## [Selected excerpt]
◆ ◆ ◆ ◆ ◆
Google has just issued a warning asking iOS users to upgrade to the just released iOS 12.1.4. A senior security engineer Ben Hawkes took to Twitter to warn users about two security vulnerabilities patched in the new update were already being “exploited in the wild”. Hawkes stated that these two vulnerabilities were classified as ‘0day’ exploits or zero-day exploits. Zero-day exploits refer to problems or weaknesses in the system that have not been detected by the software maker, and are already being used by cybercriminals.
Hawkes is the team leader of Project Zero, a security team at Google which hunts for Zero-day exploits in software products. According to the tweet, the exploits with identifiers “CVE-2019-7286” and “CVE-2019-7287” were what Hawkes was referring about. He did not reveal any more details about when, where, or who was exploiting these exploits against iOS users.
Watch: Apple iOS 12 features
As noted by ZDNet, the vulnerability identified as “CVE-2019-7286” fixes an exploit in the Foundation framework of iOS, a core component of the operating system. Apple shared more information about the problem adding that hackers could exploit “a memory corruption” in the framework with the help of a “malicious app” to get administrator rights and then control the device.
◆ ◆ ◆ ◆ ◆
## [Provided information]
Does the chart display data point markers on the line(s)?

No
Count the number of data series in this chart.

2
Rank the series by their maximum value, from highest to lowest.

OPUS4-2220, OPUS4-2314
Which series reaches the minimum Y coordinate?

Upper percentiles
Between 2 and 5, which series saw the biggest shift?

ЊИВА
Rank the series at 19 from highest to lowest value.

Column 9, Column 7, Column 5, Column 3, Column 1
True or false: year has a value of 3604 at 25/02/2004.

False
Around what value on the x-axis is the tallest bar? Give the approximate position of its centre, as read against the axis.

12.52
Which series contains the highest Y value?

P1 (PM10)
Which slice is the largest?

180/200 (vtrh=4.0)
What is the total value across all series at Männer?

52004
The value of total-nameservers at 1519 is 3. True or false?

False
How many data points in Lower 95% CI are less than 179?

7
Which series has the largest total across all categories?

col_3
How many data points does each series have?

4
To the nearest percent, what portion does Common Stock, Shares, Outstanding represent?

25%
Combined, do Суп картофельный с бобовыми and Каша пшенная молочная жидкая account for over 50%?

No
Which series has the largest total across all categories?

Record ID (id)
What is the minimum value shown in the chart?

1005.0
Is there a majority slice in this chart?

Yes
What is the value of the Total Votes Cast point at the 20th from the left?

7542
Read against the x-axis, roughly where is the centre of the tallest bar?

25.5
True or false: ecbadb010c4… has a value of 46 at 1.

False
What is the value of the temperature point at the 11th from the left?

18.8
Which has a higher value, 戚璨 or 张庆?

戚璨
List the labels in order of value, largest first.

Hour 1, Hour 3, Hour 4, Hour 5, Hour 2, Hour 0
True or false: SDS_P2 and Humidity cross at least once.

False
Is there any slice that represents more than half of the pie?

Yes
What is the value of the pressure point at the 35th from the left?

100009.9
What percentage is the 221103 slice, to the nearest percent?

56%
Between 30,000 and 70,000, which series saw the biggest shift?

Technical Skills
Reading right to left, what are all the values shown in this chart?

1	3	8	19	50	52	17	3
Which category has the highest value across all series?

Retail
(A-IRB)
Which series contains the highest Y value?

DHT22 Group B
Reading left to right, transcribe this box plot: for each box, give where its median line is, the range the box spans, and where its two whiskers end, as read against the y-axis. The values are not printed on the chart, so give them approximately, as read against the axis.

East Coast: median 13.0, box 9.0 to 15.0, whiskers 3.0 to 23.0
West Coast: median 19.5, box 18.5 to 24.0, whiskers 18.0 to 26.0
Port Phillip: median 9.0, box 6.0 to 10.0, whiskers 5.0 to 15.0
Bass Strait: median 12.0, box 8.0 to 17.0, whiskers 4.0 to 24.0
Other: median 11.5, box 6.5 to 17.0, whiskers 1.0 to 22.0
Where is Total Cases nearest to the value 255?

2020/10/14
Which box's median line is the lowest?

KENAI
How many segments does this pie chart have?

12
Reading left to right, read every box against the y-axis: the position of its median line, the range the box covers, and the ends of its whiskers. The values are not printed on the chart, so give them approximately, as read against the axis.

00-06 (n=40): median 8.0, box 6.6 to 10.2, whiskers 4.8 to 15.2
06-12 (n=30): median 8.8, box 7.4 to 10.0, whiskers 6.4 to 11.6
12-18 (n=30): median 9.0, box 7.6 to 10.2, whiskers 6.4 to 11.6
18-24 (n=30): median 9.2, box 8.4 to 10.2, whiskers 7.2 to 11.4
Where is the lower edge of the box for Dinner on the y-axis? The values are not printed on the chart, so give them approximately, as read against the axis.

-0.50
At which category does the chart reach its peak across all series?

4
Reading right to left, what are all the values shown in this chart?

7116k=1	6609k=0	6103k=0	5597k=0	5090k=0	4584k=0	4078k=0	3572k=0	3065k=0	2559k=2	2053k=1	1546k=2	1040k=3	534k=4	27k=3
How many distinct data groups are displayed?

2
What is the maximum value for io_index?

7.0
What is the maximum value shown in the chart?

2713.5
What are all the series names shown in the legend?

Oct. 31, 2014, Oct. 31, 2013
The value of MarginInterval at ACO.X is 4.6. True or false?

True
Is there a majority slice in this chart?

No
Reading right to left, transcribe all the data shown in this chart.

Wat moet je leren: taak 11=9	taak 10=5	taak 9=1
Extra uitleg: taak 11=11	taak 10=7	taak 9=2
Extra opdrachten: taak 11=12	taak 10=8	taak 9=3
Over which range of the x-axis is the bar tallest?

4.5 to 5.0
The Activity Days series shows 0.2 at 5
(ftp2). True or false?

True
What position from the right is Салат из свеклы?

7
◆ ◆ ◆ ◆ ◆
## [Actions to take]
- A) In the article on the iOS 12.1.4 security warning, which Google team does Ben Hawkes lead?
- B) Transcribe the passage of the article on the iOS 12.1.4 security warning that begins at the words "Watch: Apple iOS" and ends after the words "control the device.".
- C) Write the next part of the article on the iOS 12.1.4 security warning, picking up after its final sentence.

## [Responses in order]
- A) Project Zero

- B)
Watch: Apple iOS 12 features
As noted by ZDNet, the vulnerability identified as “CVE-2019-7286” fixes an exploit in the Foundation framework of iOS, a core component of the operating system. Apple shared more information about the problem adding that hackers could exploit “a memory corruption” in the framework with the help of a “malicious app” to get administrator rights and then control the device.

- C)
The second exploit with identifier “CVE-2019-72867” is related to I/O Kit, an internal component that takes care of the input as well as output streams of data between the hardware and the software. The company stated that hackers can exploit this flaw by corrupting the memory of the framework with the help of a malicious app to run unauthorized code with kernel privileges which is the highest level of access on any software system. iOS 12.1.4 also comes with a fix for the Group FaceTime security flaw making the update considerably important for iOS users.